看完《無知》-無知的白話文是什麼,是蠢嗎?這幾天看下來,總覺得米蘭昆德拉最終想講的就是人類的蠢,各種型態,在愛情、對理想、關於信念、認同或者各種人類活動。
印象最深刻的大概就是書的開頭提到希臘神話的卡呂普索和尤利西絲-「卡呂普索啊,卡呂普索!我時常想起她。她愛過尤利西斯,他們倆一同生活了七年之久。沒 有人知道當初尤利西斯跟佩聶洛佩同床共枕了多少時日,但可以確定的是,一定沒有七年這麼久。」,儘管如此,尤利西斯說什麼都要回到自己從小生長的地方、躺回髮妻的身邊,而他這中間在外流浪的時間可能比在家鄉的時間還長。
在這樣的對照下,關於流亡者的故事展開了,1969年後被迫流亡國外的捷克人會怎麼面對故土?他們自己到底是誰?家鄉的人怎麼看他們?跟尤利西斯相反的,這些流亡者其實根本就不想再回到這個地方,甚至這次回來是做好準備要跟家鄉告別。
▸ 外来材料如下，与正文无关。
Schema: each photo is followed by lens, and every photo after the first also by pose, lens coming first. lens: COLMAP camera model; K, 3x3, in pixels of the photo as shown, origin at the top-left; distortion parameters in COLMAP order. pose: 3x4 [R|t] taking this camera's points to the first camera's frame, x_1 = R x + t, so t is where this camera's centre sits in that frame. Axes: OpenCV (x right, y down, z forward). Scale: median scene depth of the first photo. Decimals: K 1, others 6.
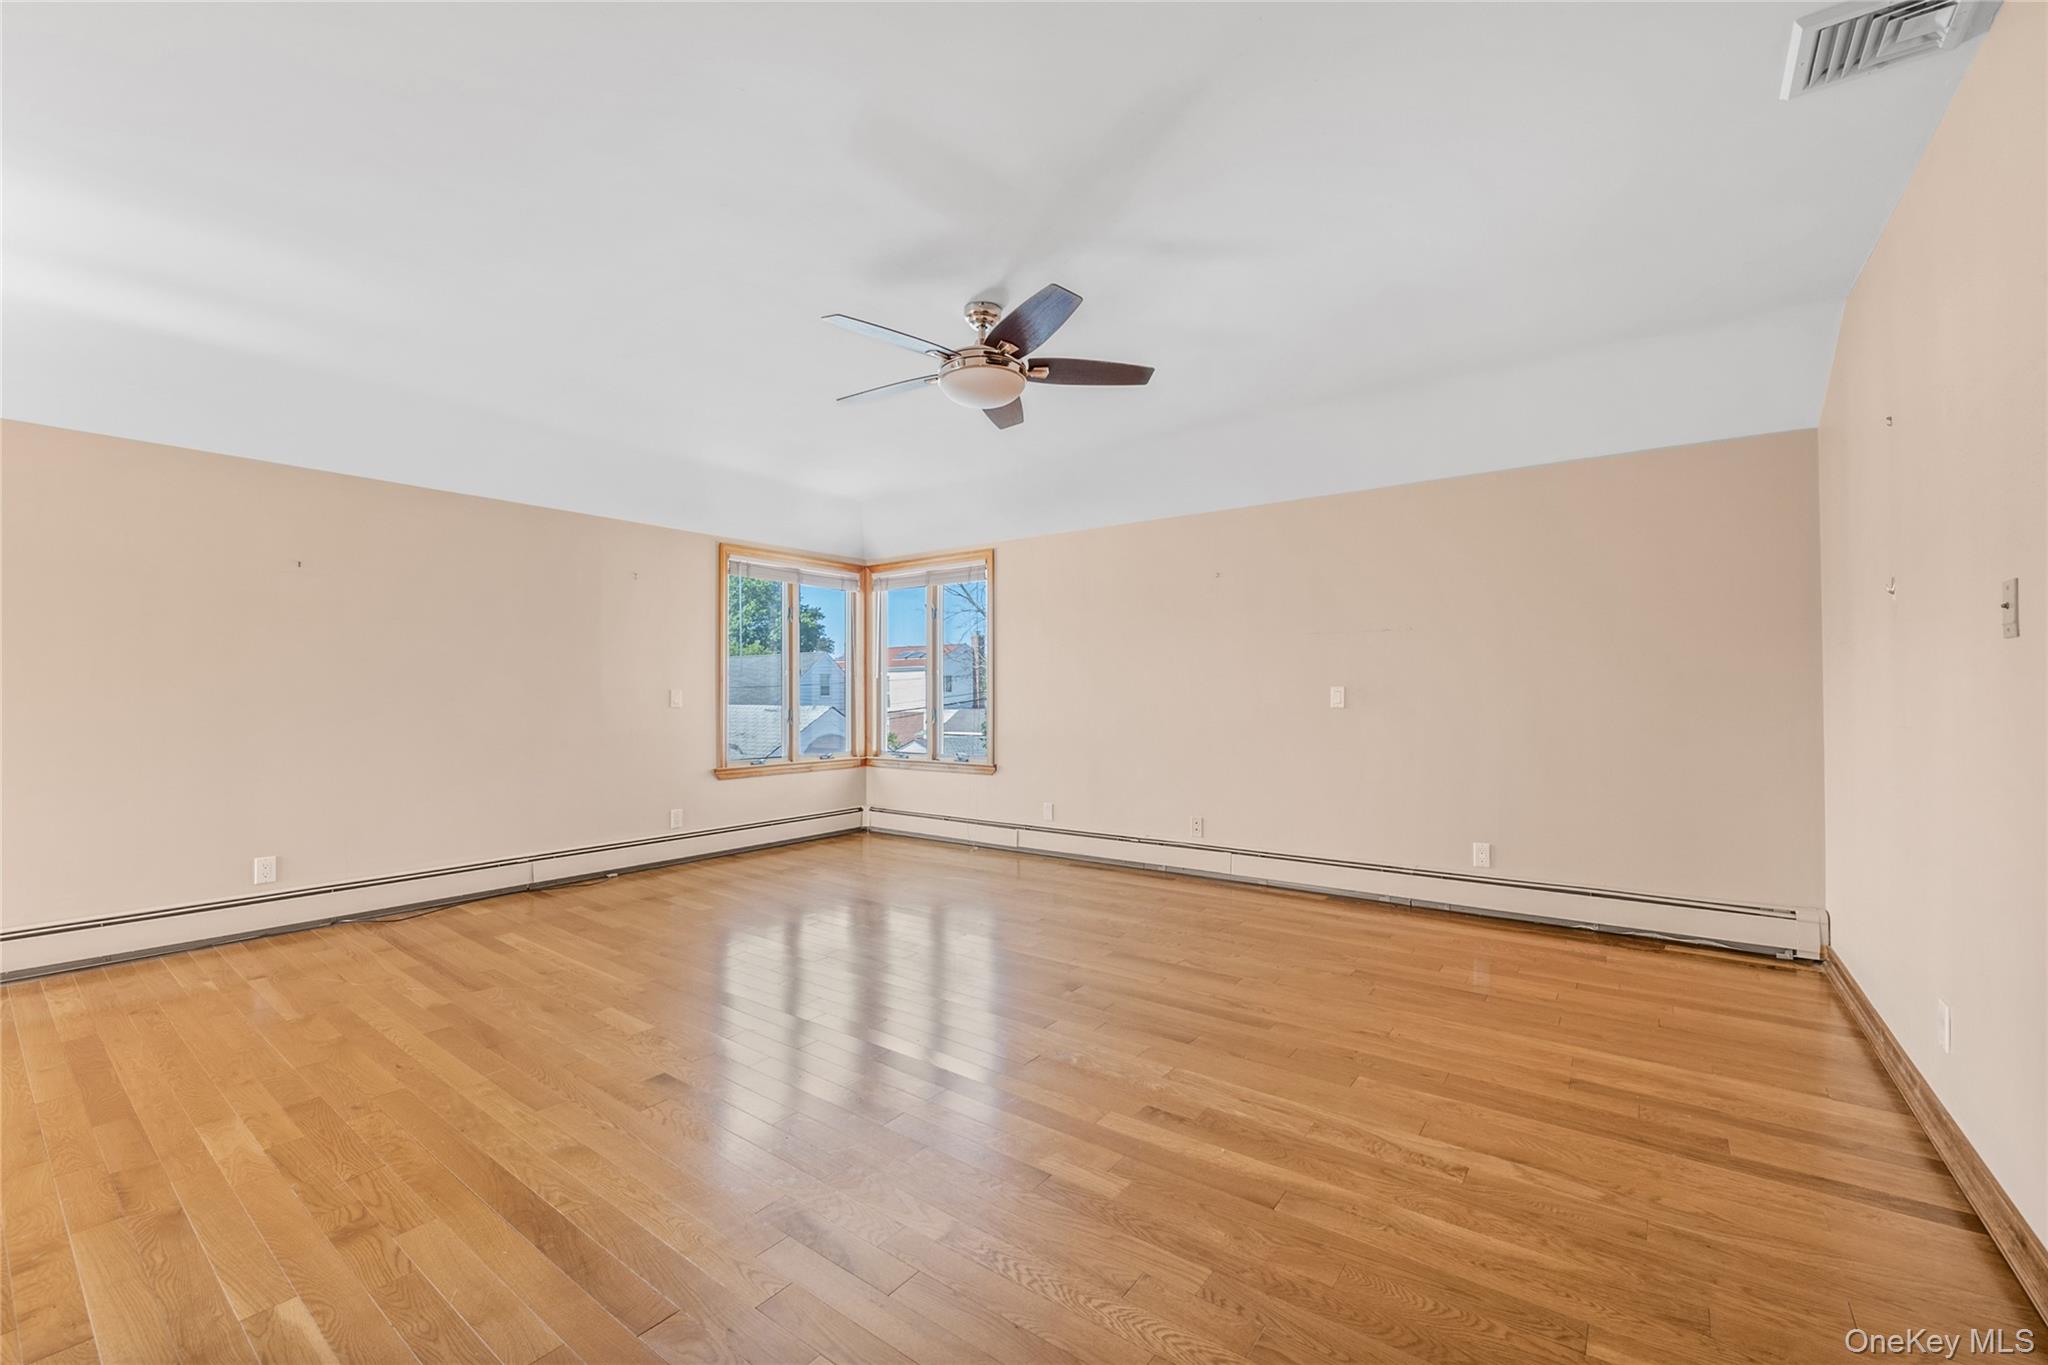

有人說《無知》裡寫的是各種型態的無知,譬如流亡者朋友們對流亡者心情的無知,這種無知則引來一些令人不快的事情;米蘭昆德拉的小說令我著迷之處,就是對人的描寫方式,老先生沒有刻意去醜化或者用揭露的手法製造讀者對某些角色的驚懼或反感,反而平淡的、透過真誠的方式、站在這些角色的立場帶出人物的心理,至於讀者要怎麼判斷,那就是讀者的自由,例如讓我印象特別深刻的第二個故事:
一個美麗少女因為和男友賭氣尋死,失去自己左耳的故事(怎麼這麼巧,跟梵谷一樣都是左耳),而那個男友對女孩這段遭遇則是全然的無知、單純以為女友真的拋棄他,多年以後女孩想起十幾歲那時的衝動,也覺得自己很無知。
不過個人對某些角色是義無反顧的討厭,譬如《無知》裡的約瑟夫,他真的是最無知的一個,少年時期因 為自己的占有慾無意間造成可怕的傷害,過了二三十年重新翻閱自己少年日記時又不想承認自己是那樣的人,最後呢?最後他還是走差不多的路子,其實他也沒做錯 什麼,就只是自私而已。
裡頭對於性、性器官、偷情、亂倫或是近乎虐待的情感宰制描述,就完全不是我能參透的境界,作者也大喇喇地以第一人稱、以自己的身分敘述想以暴力佔有某個女性朋友的想法,相當令人瞠目結舌,老先生的勇氣也令人折服(老先生可能會說:「我隨便寫寫妳也信喔?傻的。」)。
看完這幾本書以後很難不這麼想:「捷克人口味都這麼重鹹嗎?」
抱歉,我就是那個天真到該死的無知讀者。